Here’s another example: Behavioral Adjustment Training seeks to help the dog develop a sense of control over his world by teaching him how to communicate to his person that he is uncomfortable (by sniffing, turning away, etc.), and then getting to leave the situation he doesn’t like.
Part of why I think positive training is so crucial when training reactive dogs is because of the bond it helps the dog build. I personally believe that developing a supportive, safe relationship is key in treating human PTSD, and I can only imagine that the same applies to dogs.
The second category is pretty straightforward: taking medications can help calm an overactive sympathetic nervous response and allow a person with PTSD to choose how to respond to something vs. react out of a primitive brain state. I saw the same thing with Maisy. Medications allowed her to use all the training I had done.
Dr. van der Kolk references “other technologies that changes… the brain.” I haven’t read far enough to know what he means (I have some guesses), but I’ll undoubtedly report back. I suspect that the Relaxation Protocol would fall under this category, though.
Bottom Up Experiences
Finally, people with PTSD must have safe, positive experiences in their bodies. Dr. van der Kolk is big into yoga, tai chi, rolfing, etc. For dogs, we often see great results from T-Touch, agility, and nosework. I suspect this is because those are experiences in which the dog gets to have fun or be comfortable in their bodies. In the case of nosework, especially, I think it allows them a great sense of mastery. They get to solve a problem that we humans literally are unable to solve.

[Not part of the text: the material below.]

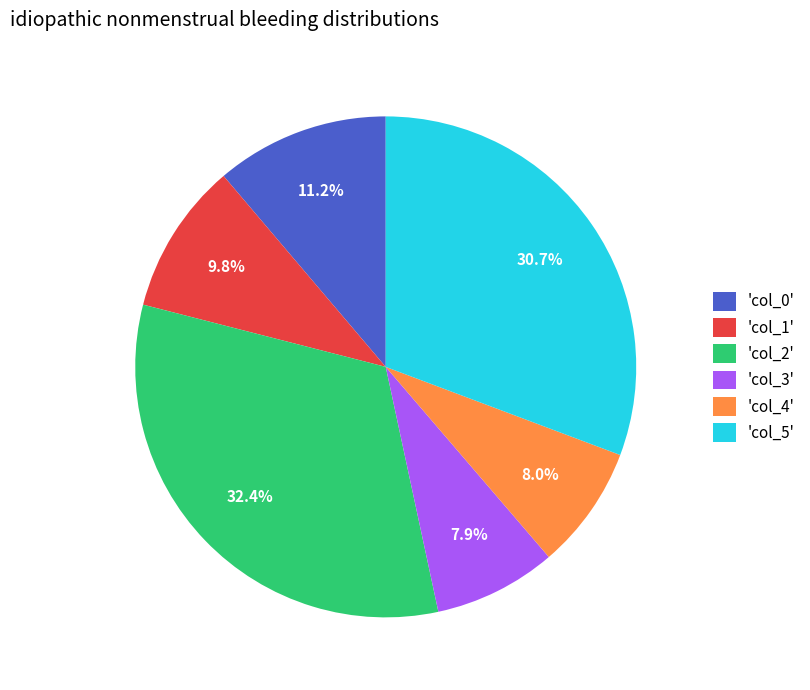

How many segments does this pie chart have?

6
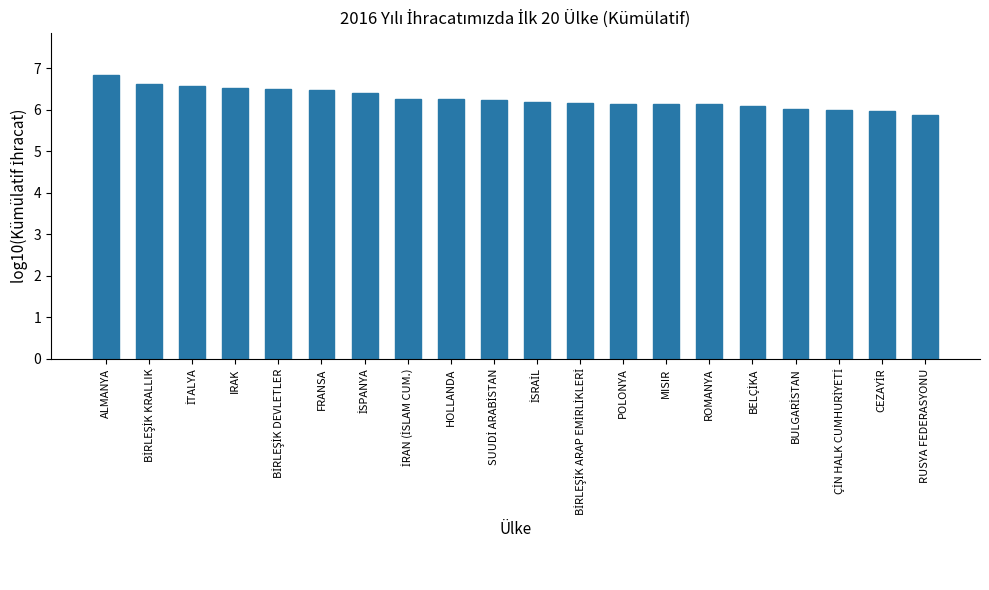

Is it true that the value at ROMANYA is 10.2?

False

As Dr. van der Kolk says, I really think that it is a combination of these modalities that is most effective. And, as he also points out, the effective ones will be unique to each individual. This is why there are so many “systems” or ways of working with a reactive dog. I know people who are practically religious in their adherence to a particular approach, usually because it worked so well for their dog.
I’d love to hear from you guys about how you think successful work with reactive dogs might fit into one of these categories.